Vaccination is recommended from the second trimester of pregnancy. It is possible from the first trimester of pregnancy for women who want it. Vaccination is also recommended for women who are not yet pregnant but wanting to have a baby.

In France, the third dose is recommended in people at very high risk of severe disease

The question of 3e dose occurs in pregnant women whose second injection was more than six months ago. It is commonly accepted today that the vaccine protection drops considerably after six months. In France, the third dose is recommended ” in people at very high risk of severe disease “. This is why the CNGOF and the GRIG recommend a third dose of vaccine in pregnant women or women with the desire to become pregnant, as soon as the second dose dates from more than six months ago.

It is more than ever recommended to be vaccinated. If contamination by the Covid-19 virus occurs in a pregnant woman, the pregnancy will be monitored very closely!

The coronavirus represents a significant risk for pregnant women.

Article by Julie kern, published on 04/27/2021

Pregnant women infected with coronavirus are more likely to have a complicated pregnancy. The immune reaction that is triggered in the placenta could be the cause.

Pregnant women are no more at risk of being infected with the coronavirus, but the disease can have a significant impact on the course of their pregnancy. They are also more prone to severe forms of Covid-19. A statistical study published in Jama Pediatrics estimated the relative risk of developing complications in pregnant women positive for SARS-CoV-2 compared to those that are not infected.

Increased risk of complications for women with Covid-19 and pregnant

For an infected pregnant woman, the scientists compared two uncontaminated pregnant women with a similar profile and at the same stage of pregnancy. In total, 2,130 participants (median age: 30), including 706 infected with the coronavirus, were followed for eight months. Thus, pregnant women have a greater relative risk (RR) of:

  • preeclampsia / eclampsia (RR: 1.76);
  • get a serious infection (RR: 3.38);
  • be admitted to intensive care (RR: 5.04);
  • maternal death which refers to the death of a woman within 42 days of her childbirth caused or aggravated by pregnancy (RR: 22.3);
  • give birth naturally prematurely (RR: 1.59) or induce medically (RR: 1.97).
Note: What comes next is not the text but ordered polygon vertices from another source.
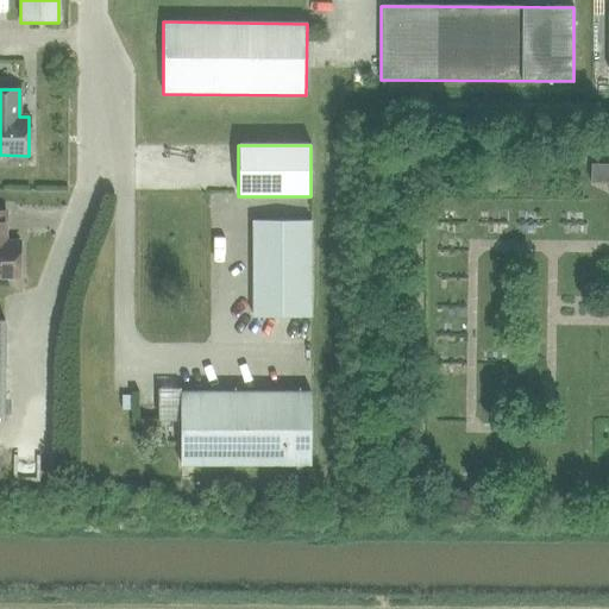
[(608,164),(591,164),(590,183),(608,183),(608,164)]
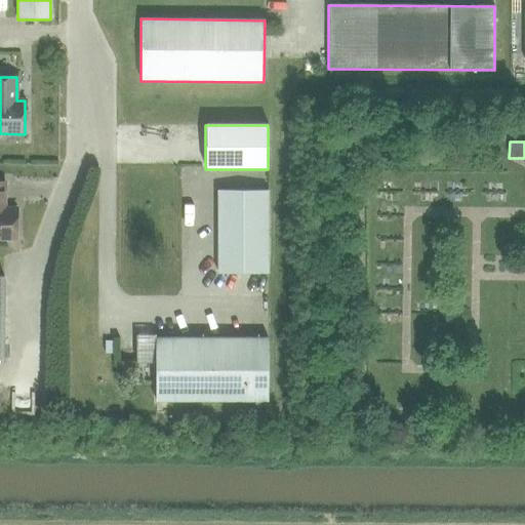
[(0,239),(16,240),(16,209),(4,209),(4,183),(0,183),(0,239)]
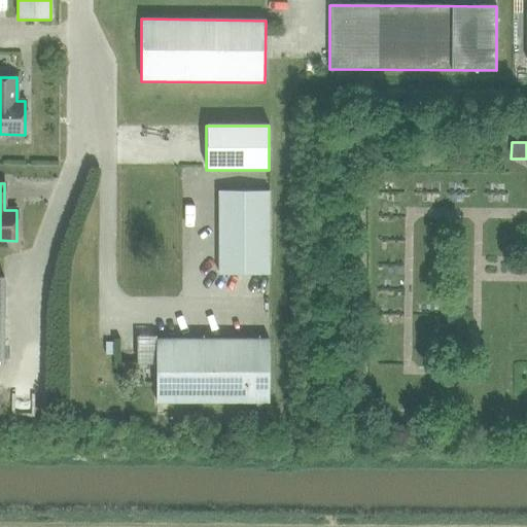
[(219,191),(219,275),(269,275),(269,191),(219,191)]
A portion (44%) of infected women contracted asymptomatic forms. The symptoms of Covid-19 such as cough or fever also increase the relative risk of complications for the mother (RR: 2.56) and for the newborn (RR: 4.97). Among the group of participants with Covid-19, eleven died, four of them from preeclampsia, five from worsening respiratory distress after childbirth, and two from fever, cough and respiratory problems. Pregnant women positive for SARS-CoV-2 are therefore more vulnerable to complications of pregnancy.

The inflammation responsible?

According to a second study, conducted at Yale University in the United States, it is not the virus itself that damages the placenta and thus threatens the mother and the baby, but the immune reaction which is triggered there at the level of the placenta. This is because the cells of the placenta (trophoblasts) express the ACE2 receptor, especially during the first trimester. In women with Covid-19, the expression of ACE2 in the placenta remains constant throughout pregnancy. However, coronavirus RNA has only been observed in the placenta after pregnancy in very rare cases.

In contrast, scientists observed a robust inflammatory response at the maternal-fetal barrier. The lymphocytes T as well as cells natural killer (NK) are activated, just like genes stimulated by interferons. This situation is a double-edged sword since it allows the body to thwart the infection of the virus, but also weakens the placenta, markers characteristic of preeclampsia.

No causal relationship has been established between the estimates presented in Jama Pediatrics and the observations made by the Yale team, these are two independent studies. But the second offers an interesting mechanism that could help understand the risks faced by women who contract Covid-19 during their pregnancy.